In terms of market research, we have done extensive market research. I have personally lived in the Philippines for a number of years and my former wife is from the Philippines. You are not familiar with the details of our business plan or who we intend to address and at this time I am not willing to fully disclose all our plans. You do not plan a hand of cards by showing what you are holding before you bet . In terms of the Philippines, many in the Philippines can speak, read and write English. The skill level varies. In Manila it is reasonably high, especially the younger generation. But there are many who are not skilled in English or cannot speak it at all. The language of business may be English, but the language of the nation is Tagalog, in addition to a number of other dialects. If you go to a city like Cagayan De Oro, Davao, General Santos or similar, you will find the use of English significantly less mature. I speak Tagalog to a certain degree – mostly learnt from relatives and friends who's English was not good enough to communicate properly with me.

I suggest a little fact checking of your own before making "factual" references such as "all they have is the prototype of a system" or "a bunch of British guys" or "which means, there are no design specs " You will find that I am from New Zealand, Philipp is from Germany, Greg is from USA. We do have one "British guy", but we also have 150 staff. We are well beyond prototype. We have real systems and are preparing to launch some of our technology to public in the coming weeks. Also a project as large as ours does require design specs. We have worked very hard on our systems and you will see soon enough the results.

In the meantime, if you would like to see this for yourself, I invite you to come and visit us here in Bangkok. We would welcome your review and appreciate the opportunity to present our systems and rectify with facts and demonstrations the misconceptions you may have as to what our systems are capable of and the state of our company, corpus and engines.


Dion Wiggins

Chief Executive Officer

Asia Online

Vadim Berman said...

Dear Dion,

Thank you for your extensive comment. I probably should apologise for the tone on the post; it's just I'm confident that hype never does any good to anyone.

Having 150 employees (developers?) is remarkable for an MT company. I think even SYSTRAN's R&D team is significantly lower in number.

I noticed that you added a demo to your website. This definitely adds credibility, beta or not.

Apologies about the "British guys" part; it's the educational background of your team that made me assume you all were born in the UK.

I have to clarify the Philippines part. I was talking about the WRITTEN language. As you are not constructing speech-to-speech system, this is what is probably relevant to you.
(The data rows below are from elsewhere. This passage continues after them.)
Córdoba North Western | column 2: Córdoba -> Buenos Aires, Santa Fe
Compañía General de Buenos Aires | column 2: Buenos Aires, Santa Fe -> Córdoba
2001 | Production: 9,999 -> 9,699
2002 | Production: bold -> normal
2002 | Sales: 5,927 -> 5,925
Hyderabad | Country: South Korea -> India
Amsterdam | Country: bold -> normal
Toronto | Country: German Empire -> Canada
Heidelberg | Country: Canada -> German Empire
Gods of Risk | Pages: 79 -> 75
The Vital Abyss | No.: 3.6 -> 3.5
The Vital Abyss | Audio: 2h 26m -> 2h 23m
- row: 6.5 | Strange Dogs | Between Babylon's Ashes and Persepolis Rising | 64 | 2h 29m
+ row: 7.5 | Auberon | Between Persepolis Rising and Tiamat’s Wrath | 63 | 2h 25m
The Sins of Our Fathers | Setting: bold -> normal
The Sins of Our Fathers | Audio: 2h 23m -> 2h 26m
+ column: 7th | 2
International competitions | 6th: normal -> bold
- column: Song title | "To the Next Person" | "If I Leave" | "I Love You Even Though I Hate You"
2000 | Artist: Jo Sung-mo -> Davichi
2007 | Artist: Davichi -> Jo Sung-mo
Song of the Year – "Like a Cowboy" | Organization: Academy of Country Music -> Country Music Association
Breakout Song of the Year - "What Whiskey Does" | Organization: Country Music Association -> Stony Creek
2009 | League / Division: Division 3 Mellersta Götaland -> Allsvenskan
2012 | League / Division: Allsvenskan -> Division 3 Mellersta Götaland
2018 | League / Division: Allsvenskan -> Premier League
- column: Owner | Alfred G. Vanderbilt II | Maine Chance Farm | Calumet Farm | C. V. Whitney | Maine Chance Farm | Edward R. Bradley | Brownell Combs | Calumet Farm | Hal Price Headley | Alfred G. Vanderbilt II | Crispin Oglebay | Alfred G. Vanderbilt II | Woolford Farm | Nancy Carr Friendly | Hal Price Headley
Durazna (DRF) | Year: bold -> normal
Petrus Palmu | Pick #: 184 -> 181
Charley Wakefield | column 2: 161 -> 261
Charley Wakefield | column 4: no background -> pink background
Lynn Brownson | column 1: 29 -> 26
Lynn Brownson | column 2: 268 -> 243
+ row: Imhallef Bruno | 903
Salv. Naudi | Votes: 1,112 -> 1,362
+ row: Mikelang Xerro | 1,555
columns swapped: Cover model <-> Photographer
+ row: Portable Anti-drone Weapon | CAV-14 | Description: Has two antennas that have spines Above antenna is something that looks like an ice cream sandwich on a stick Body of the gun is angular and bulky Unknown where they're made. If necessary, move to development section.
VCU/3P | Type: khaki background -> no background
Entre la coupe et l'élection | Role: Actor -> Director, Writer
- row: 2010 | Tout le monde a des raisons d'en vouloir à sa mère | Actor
As you probably can deduce from the names of our products, I also have strong ties to the Philippines. I have never been to the south which you describe, but for the rest:

* Manila is actually more of a "linguistic mixture" part, where Tagalog originates from (and this is why it was adopted in the first place, along with Manila's economic weight). Very frequently the Tagalog is, actually, "Taglish", which is when English and Tagalog words are used in the same sentence.

* Many people in Luzon use either Ilocano, local Igorot dialects, or English as native (yes, native) tongues

* Bisayans, who are the majority population-wise, strongly prefer English to Tagalog, even when their English is a bit pidgin. In fact, they have their own Bisayan version of national anthem.

* Finally, no business document, no legal document, and very few newspapers are in Tagalog

* Over 90% of Filipino bloggers do not blog in Tagalog

* Visit this website: . Switch to "Filipino". Note that the articles are still in English - which means that nobody cares to translate the content... Visit this: , this is where the people have their say.

The linguistic difficulties of your relatives and friends relate to the SPOKEN language. That's where the great divide lies; the TV is often in Tagalog (except for American movies which are ALWAYS left un-translated), the newspapers, the documents, even the signs are in English. Weird, huh?

I guess the question "do they speak English" in case of MT systems must be "do they READ English".

Thank you very much for your invitation. I replied privately to the email.